Le duel entre l'équipe espagnole et l'équipe française du skipper Charles Caudrelier ressemble à une course de match dans les conditions les plus difficiles imaginables. Les deux équipes se battent depuis le départ, les leaders se succèdent et la moindre erreur est immédiatement sanctionnée par l'adversaire.
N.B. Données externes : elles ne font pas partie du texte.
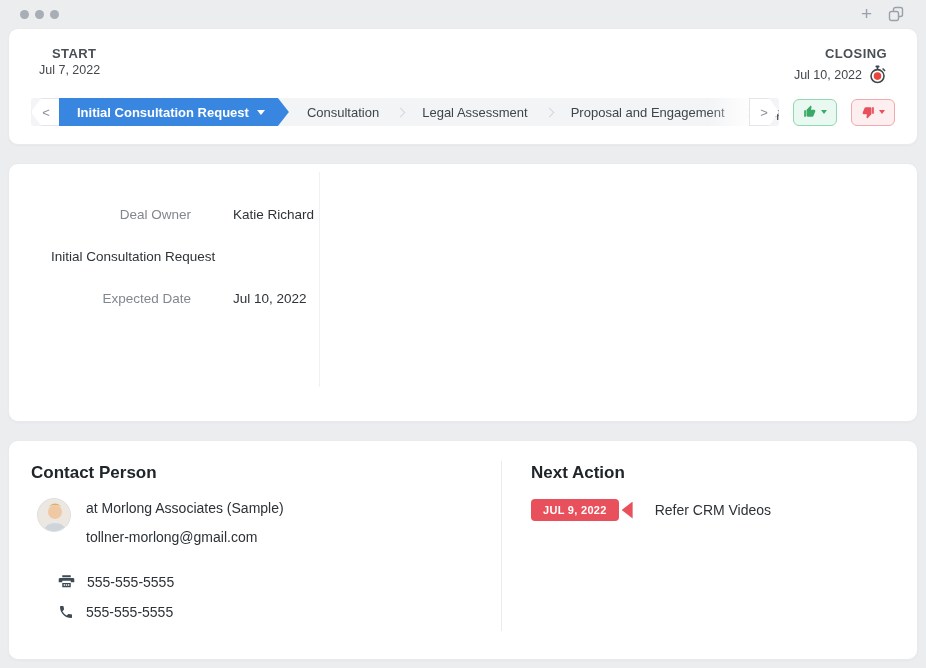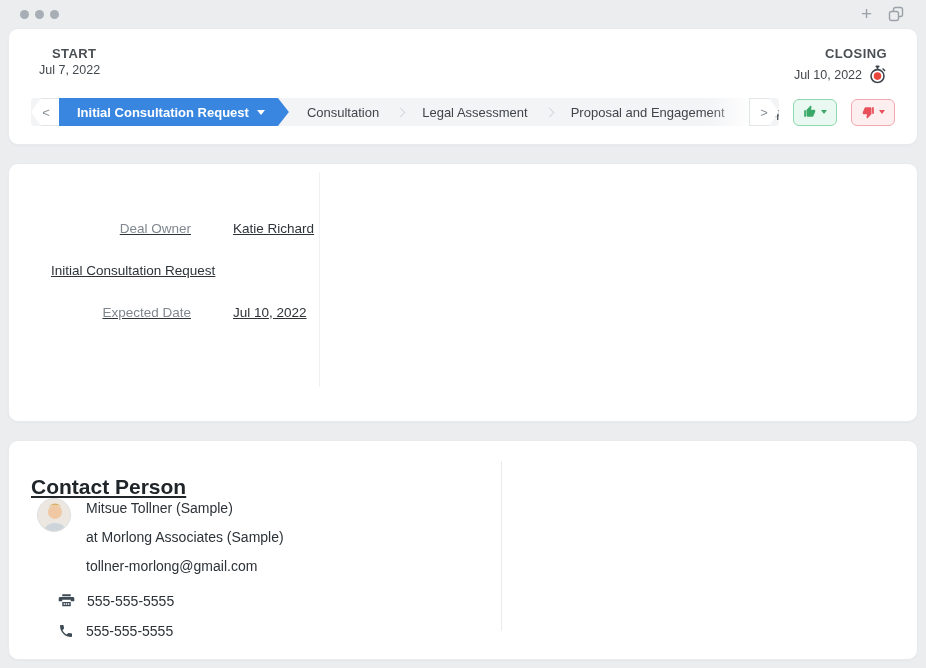--- a/index.html
+++ b/index.html
@@ -62,7 +62,7 @@
   .caret-up-btn { width:0; height:0; border-left:3.5px solid transparent; border-right:3.5px solid transparent; border-top:4.5px solid #3aa968; }
   .caret-down-btn { width:0; height:0; border-left:3.5px solid transparent; border-right:3.5px solid transparent; border-top:4.5px solid #e8515c; }
   
-  .detail-rows { padding-top:43px;text-decoration:underline; }
+  .detail-rows { padding-top:29px; }
   .detail-row { display:flex; align-items:center; height:42px; font-size:13.5px; }
   .detail-label { width:182px; text-align:right; color:#81878f; flex:0 0 auto; }
   .detail-value { margin-left:42px; color:#2e3338; }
Comme c'est fatigant ! témoigne une vidéo de l'équipe Dongfeng qui montre ce que cela signifie concrètement. Le navigateur Pascal Bidégorry y annonce par les haut-parleurs du bord le prochain empannage nocturne. Les navigateurs de la garde libre s'extirpent alors de leurs couchettes avec un effort visible, leurs visages montrant une fatigue omniprésente. Ils s'enveloppent ensuite tous pour la manœuvre dans un vent glacial, avec une température de l'air d'environ 8 degrés et une température de l'eau de 5 à 7 degrés - et c'est important, car les embruns balayent le pont presque non-stop. On imagine aisément le facteur de refroidissement éolien qui en résulte.
Après que "Mapfre" ait été ces derniers jours dur comme fer et conséquent jusqu'à l'extrême, restant toujours à la limite sud des glaces car le vent y est un peu plus fort, l'équipage a effectué pas moins de 16 haltes en moins de huit heures - soit une manœuvre toutes les 30 minutes. Et tout cela pendant la nuit, entre 10 heures du soir et 6 heures du matin. Après chaque empannage, l'équipement sous le pont et sur le pont est balancé sur le nouveau côté au vent. "Dongfeng" a misé sur deux fois moins d'empannages, a continué à naviguer vers le nord - et a perdu la tête. Pire encore, l'avance d'à peine 15 miles nautiques s'est transformée en un retard d'environ 30 miles. Une véritable nuit des longs couteaux pour les Français.
On est presque tenté de croire que l'équipe de Caudrelier a eu un petit problème technique qu'elle n'a pas révélé pour des raisons tactiques, mais peut-être que l'équipage était tout simplement complètement épuisé. Si ce n'était pas le cas, il s'agirait toutefois de la deuxième grave erreur tactique de Pascal Bidégorry, qui avait déjà lancé une petite heure trop tard l'empannage décisif sur la route du Cap lors de la deuxième étape, laissant ainsi passer les Espagnols. Maintenant, les Français sont passés en mode "furtif", cachant leur position pendant 24 heures, peut-être aussi pour essayer une alternative tactique.
Il ne reste plus que 1000 milles à parcourir pour le duo de tête jusqu'à Melbourne, et il semble que ce soit une course de drague dans le vent stable d'une dépression. Les deux équipages devraient être soulagés d'apprendre cela ; personne ne veut d'un poker menteur comme celui qui menace les deux ou trois dernières équipes rattrapées par un anticyclone. Malgré tout, l'approche de Melbourne est tactiquement délicate. Les concurrents peuvent rencontrer jusqu'à cinq nœuds de courant à l'approche de l'arrivée, en fonction du moment et de la marée.
Plus loin dans la flotte, un autre duel s'est intensifié : Team "Vestas" et "Brunel" se livrent une bataille passionnante pour la troisième place. Seuls 22 milles séparent les bateaux qui, à l'instar des leaders qui naviguent à 22 nœuds dans le vent frais, n'ont qu'une seule chose en tête : naviguer parfaitement en VMG. Hier, le skipper Bouwe Bekking a reçu de bonnes nouvelles : Annie Lush, membre de l'équipage, qui avait été projetée contre le grinder par une vague et s'était blessée à la jambe, est de nouveau sur le pont. Elle a dû passer deux jours dans sa couchette, bourrée d'analgésiques, et était absente lors des manœuvres.
Les fans de la course devraient donc garder un œil sur le PC le jour de Noël, le duo de tête devrait arriver le 24, les deux équipes derrière probablement pas avant le 25. Ce sera une course contre la montre pour l'équipe "Akzo Nobel". L'ETA est actuellement donnée pour le 28/12 ; les navigateurs n'auraient alors qu'à peine trois ou quatre jours pour réparer l'avarie provisoire sur le rail de mât de la grand-voile.